More than 300 users connected to a rogue wireless network at the Infosecurity Europe exhibition in a live experiment by CryptoCard.

More than 300 users connected to a rogue wireless network at the Infosecurity Europe exhibition in a live experiment by CryptoCard.

On its stand, managing director EMEA Jason Hart set up a wireless network named 'Free Infosec WiFi' that was open for two hours on the first two days of the show. Presenting the results, he revealed that 143 people had connected on the first day and 162 had connected on the second day.

Speaking to SC Magazine on the 305 people who had willingly connected to this network, Hart said: “These are infosecurity people connecting to the unsecured network and using the freely available Cain software with a £30 network, we were able to see their name, IP address and Mac address and could have taken their credentials if they tried to use applications or the internet while connected.

“There is no way of knowing that this is a rogue network as users assume it is free and use it, what is a real concern is that if you go on YouTube you can find videos of how to set these networks up.”

In a live demonstration of the smartphone hacking experiment conducted on SC Magazine online news editor Dan Raywood, Hart changed the name of the rogue network to 'BT Openzone free', which Apple iPhones automatically connected to, demonstrating how simple it is to collect credentials.

Also this week, CryptoCard launched the Blackshield Cloud, an authentication-as-a-service offering to replicate an onsite authentication server.

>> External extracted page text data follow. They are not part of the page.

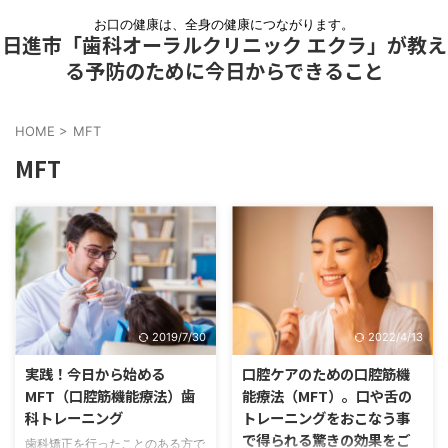
お口の健康は、全身の健康につながります。
日進市「歯科オーラルクリニック エクラ」が教え
る予防のために今日からできること
HOME
>
MFT
MFT
2019/7/30
2022/4/13
実践！今日から始める
口腔ケアのための口腔筋機
MFT（口腔筋機能療法）歯
能療法（MFT）。口や舌の
科トレーニング
トレーニングをおこなう事
で得られる驚きの効果をご
歯科矯正を行ったことのある方で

It said that Blackshield Cloud allows enterprises to protect any point of access where a password is currently used and allows all access to be secured from a single point of control.

Neil Hollister, chairman and CEO of CryptoCard, said: “The Blackshield suite is the technical fulfilment of our vision of making strong authentication a commodity and represents a true paradigm shift for authentication.

“The rules of the game have changed in the past couple of years and it's no longer a question of whether strong authentication is needed, but rather what's the best way of deploying it. The Blackshield suite takes strong authentication out of the niche and into the mainstream.”